■ WORK REQUIRED ■
Omit all pictures. Reproduce exactly the lines from the first line of the records below through the line with "Table 7. Experiments".

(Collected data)

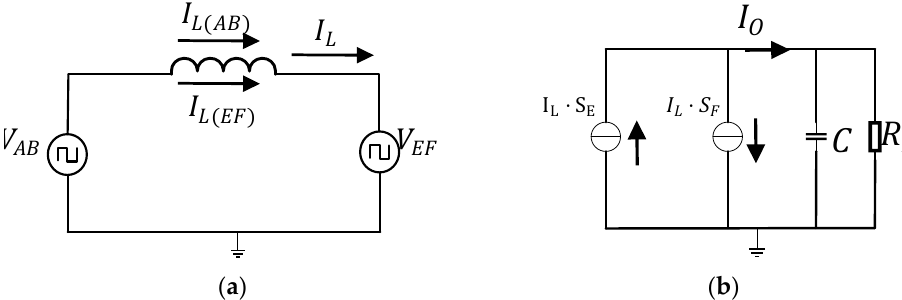
Figure 3. Inductor current decomposition: ( a ) equivalent circuit using to the superposition principle; ( b ) equivalent circuit for the analysis of average output current.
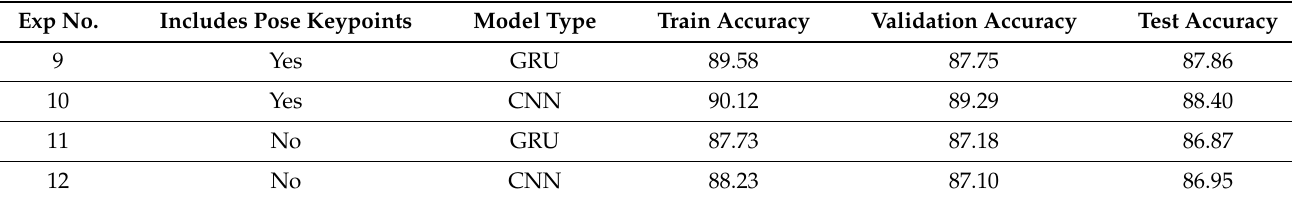
Table 7. Experiments results on the LIBRAS-BSL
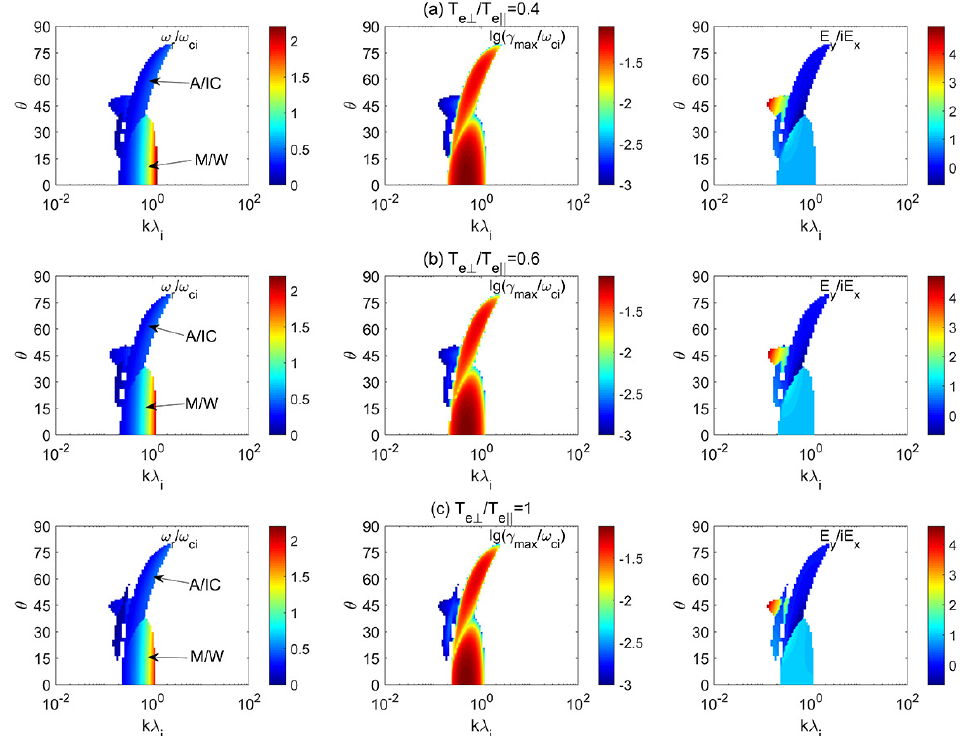
Figure 2. Color bar distributions of the real frequency ( ω r / ω ci ), maximum growth rate ( γ max / ω ci ), and polarization ( E y / iE x ) in the plane of the normalized wavelength ( k λ i ) and propagation angle ( θ ) for various electron temperature anisotropies: ( a ) T e ⊥ / T e (cid:107) = 0.4, ( b ) 0.6, and ( c ) 1 in a plasma with low beta β e (cid:107) = 0.2. The alpha beam drift velocity v α / v A = 2 was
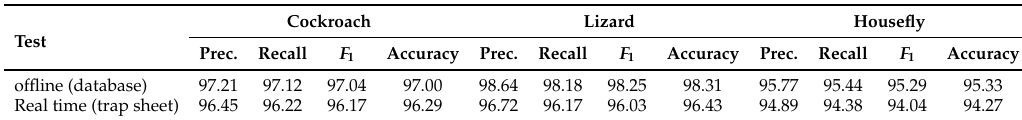
Table 2. Statistical measures for insects detection.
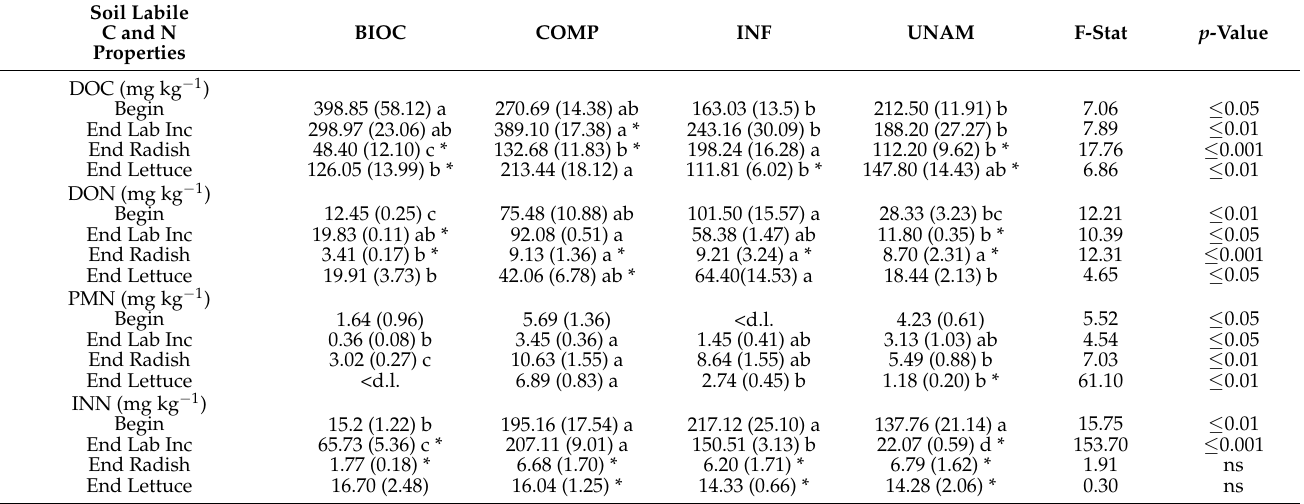
Table 4. Soil Labile carbon (C) and N (N) concentrations: dissolved organic C (DOC), dissolved organic nitrogen (N), potentially mineralizable N (PMN), and inorganic N (nitrate and ammonium; INN) in soils amended with biochar (BIOC), compost (COMP), inorganic fertilizer (INF), and from unamended control (UNAM). Values represent mean averages with standard errors in parentheses. Measurements at the beginning of the experiment before plant seeding are denoted as “Begin.” Measurements at the end of the experiment are labeled as “End.” The data are provided for individual plant species (End Radish, End Lettuce) or lab-incubated (End Lab-Inc) samples if statistical differences existed between the groups or, alternately, across all samples if there were no differences (“All”). Lowercase letters in a row indicate statistically significant differences by treatment within each group. No differences between treatments are marked as “ns.” Asterisks indicate a significant difference between Begin and End concentrations over time. Concentrations below the instrument’s detection limit are marked as “<d.l.” Statistical tests were performed using a two-way Analysis of Variance (ANOVA) or Kruskal-Wallis if data could not be normalized. Tukey HSD or Dunn’s test were used to determine treatment significance at p ≤ 0.05 at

■ SOLUTION TO THIS PROBLEM ■
Figure 3. Inductor current decomposition: ( a ) equivalent circuit using to the superposition principle; ( b ) equivalent circuit for the analysis of average output current.
Table 7. Experiments results on the LIBRAS-BSL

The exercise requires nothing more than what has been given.